>>>
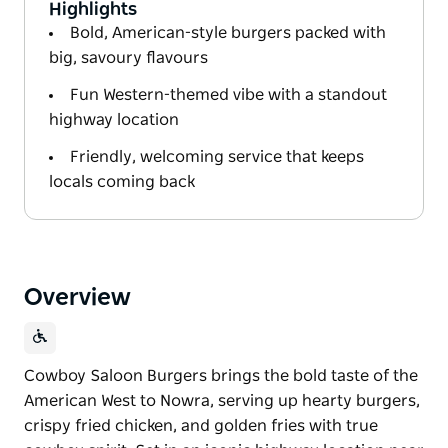
Highlights
Bold, American-style burgers packed with
big, savoury flavours
Fun Western-themed vibe with a standout
highway location
Friendly, welcoming service that keeps
locals coming back
Overview
Cowboy Saloon Burgers brings the bold taste of the
American West to Nowra, serving up hearty burgers,
crispy fried chicken, and golden fries with true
<<<
• **EXERCISE REQUIREMENTS**: Swap "highway" for "roadside" throughout the listing text above, keeping everything else unchanged and leaving out the pictures.

• **EXERCISE OUTPUT**:
Highlights
Bold, American-style burgers packed with
big, savoury flavours
Fun Western-themed vibe with a standout
roadside location
Friendly, welcoming service that keeps
locals coming back
Overview
Cowboy Saloon Burgers brings the bold taste of the
American West to Nowra, serving up hearty burgers,
crispy fried chicken, and golden fries with true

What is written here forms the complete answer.